When Elaine Diaz, a University of Havana professor and author of the Polemica Digital blog, complained about being denied a visa to attend the Latin American Studies Association conference in Washington in late May, Tribble tweeted that he’d look into it.
Two days later she was thanking the Interests Section for reversing itself and granting the visa. “I’m very happy for you!” Tribble wrote.
He also pushes back at what he considers over-the-top attacks.
When Yohandry Fontana joked that noted dissident blogger Yoani Sanchez would be unhappy with Cuba’s new chief of parliament because he “wasn’t proposed by Washington,” Tribble shot back, “We didn’t propose anyone.”

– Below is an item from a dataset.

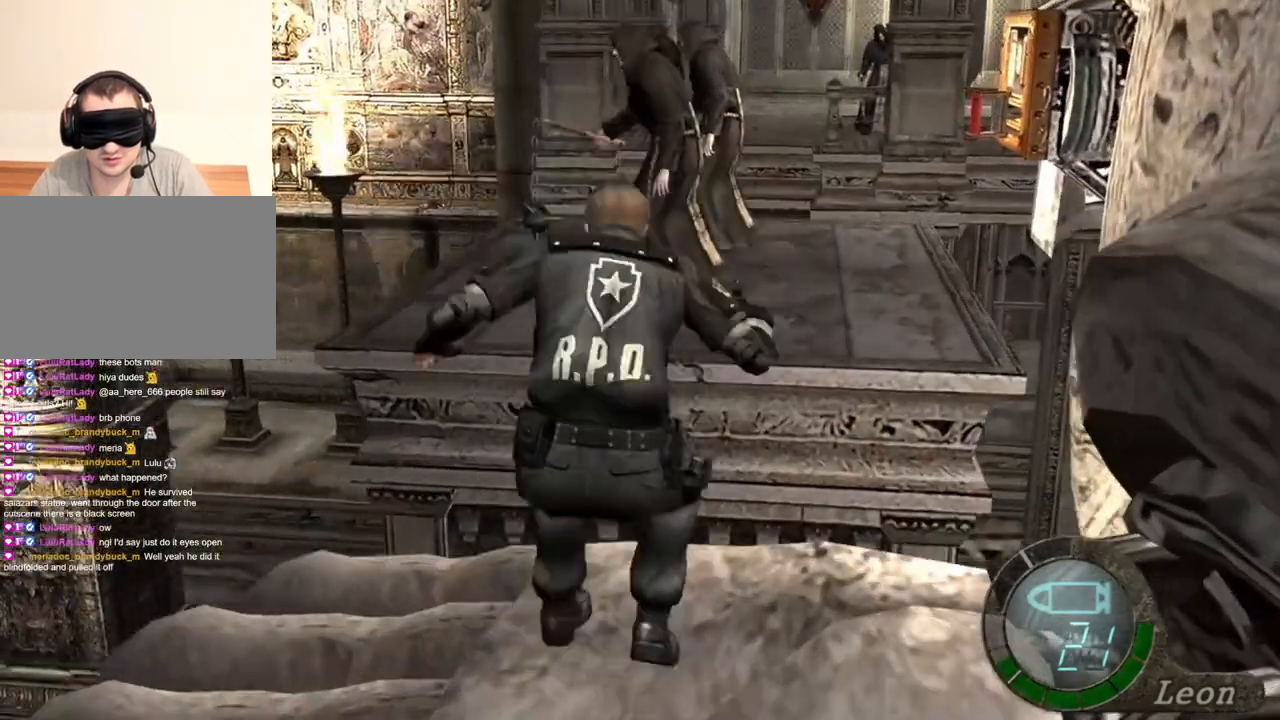
{"keys": [], "mouse": [], "events": [[84, "e", "up"], [117, "shift", "up"], [117, "w", "up"]]}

And he added, “But we do notice that on the same day many Cuban dissidents are arrested. Democracy?”
In Cuba the Internet is one of the few avenues for a US diplomat to get his message to more eyeballs — even if relatively few islanders have access to the Web. The state and Communist Party control nearly all media and rarely mention the US envoys other than to accuse them of conspiring with Cuba’s enemies.
And Washington is eager to reach a more diverse audience, as shown by a leaked US diplomatic cable published in 2010 by WikiLeaks that described the small opposition as aging, ineffective, torn by infighting and hopelessly out of touch with most Cubans.

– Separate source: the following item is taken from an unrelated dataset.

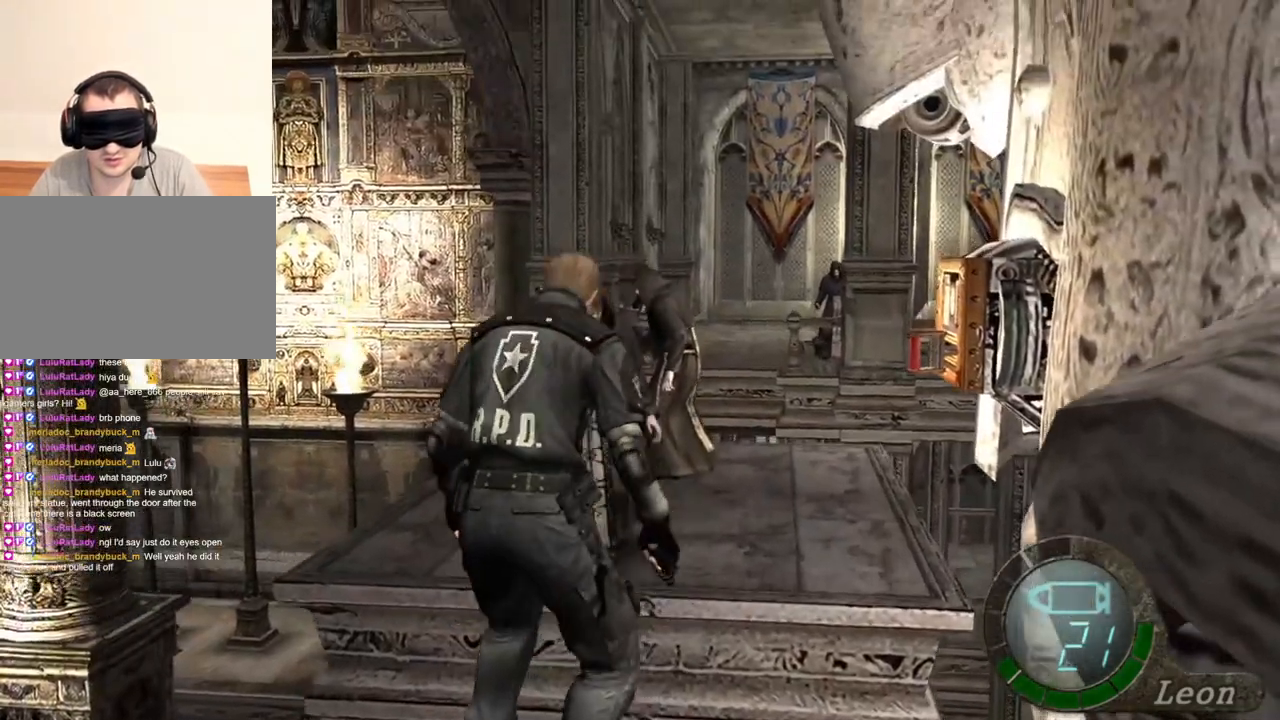
{"keys": [], "mouse": [], "events": []}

“I think it’s a great idea,” said Ted Henken, a sociologist at Baruch College in New York who is working on a book about social media in Cuba. “It’s probably actually more important for the US government and its diplomatic representatives to be in contact with people it doesn’t agree with on most issues.”
Tribble said in the video that he was inspired to take part by curiosity about how islanders use Twitter, but some ascribed more cynical motivations.
Journalist and blogger Iroel Sanchez, who was not at the gathering, called it a “provocation.” Carlos Alberto Perez at a blog called La Chiringa de Cuba wrote that Interests Section officials are deluded if they think that through “lies, harassment and subversion of young people who coexist online, a sincere friendship or relationship of any kind will flourish.”
But after Tribble emailed to reassure Perez of his good faith, Perez wrote a more softly worded response that ended with an invitation to keep up the debate online.
Cuba and some other Latin American nations have repeatedly alleged that the U.S. is waging a “cyber war” with Twitter and other media to gain influence around the globe. Havana points to the Arab Spring uprisings as examples, even as it insists nothing like that will work here.
Just 2.9 per cent of islanders report having full access to the full World Wide Web, according to government statistics, though the true number is believed to be slightly higher. But official rhetoric, at least, has begun tilting toward a more open attitude.
“Today, with the development of information technologies, of social networks, of computing and the Internet, prohibiting something is almost a chimera, impossible,” new Vice President Miguel Diaz-Canel said recently. “It makes no sense. … We must constantly be in dialogue.”